RECORDS SHOWN below:

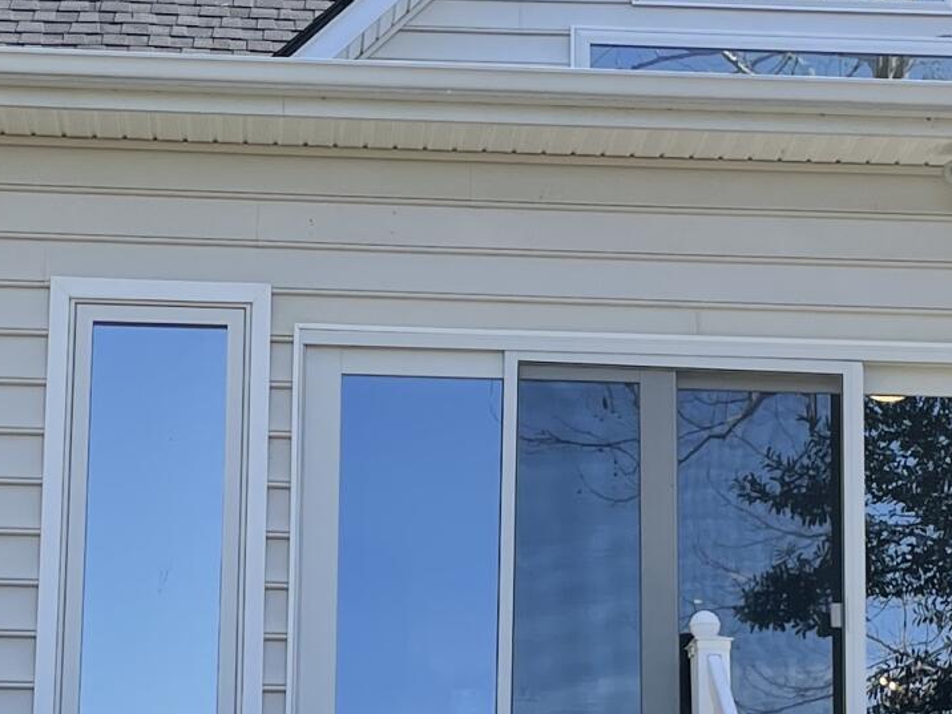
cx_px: 428
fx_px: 2998
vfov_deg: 13.6
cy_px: 447
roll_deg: -0.4
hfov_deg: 18.0
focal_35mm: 109
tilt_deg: +13.4
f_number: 1.6
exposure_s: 1/1092
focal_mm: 4.2
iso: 32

End of RECORDS SHOWN.

TASK TO CARRY OUT:
The lines wanted are those from the one holding "fx_px: 2998" through the final line of the listing; print them exactly.

EXERCISE ANSWER:
fx_px: 2998
vfov_deg: 13.6
cy_px: 447
roll_deg: -0.4
hfov_deg: 18.0
focal_35mm: 109
tilt_deg: +13.4
f_number: 1.6
exposure_s: 1/1092
focal_mm: 4.2
iso: 32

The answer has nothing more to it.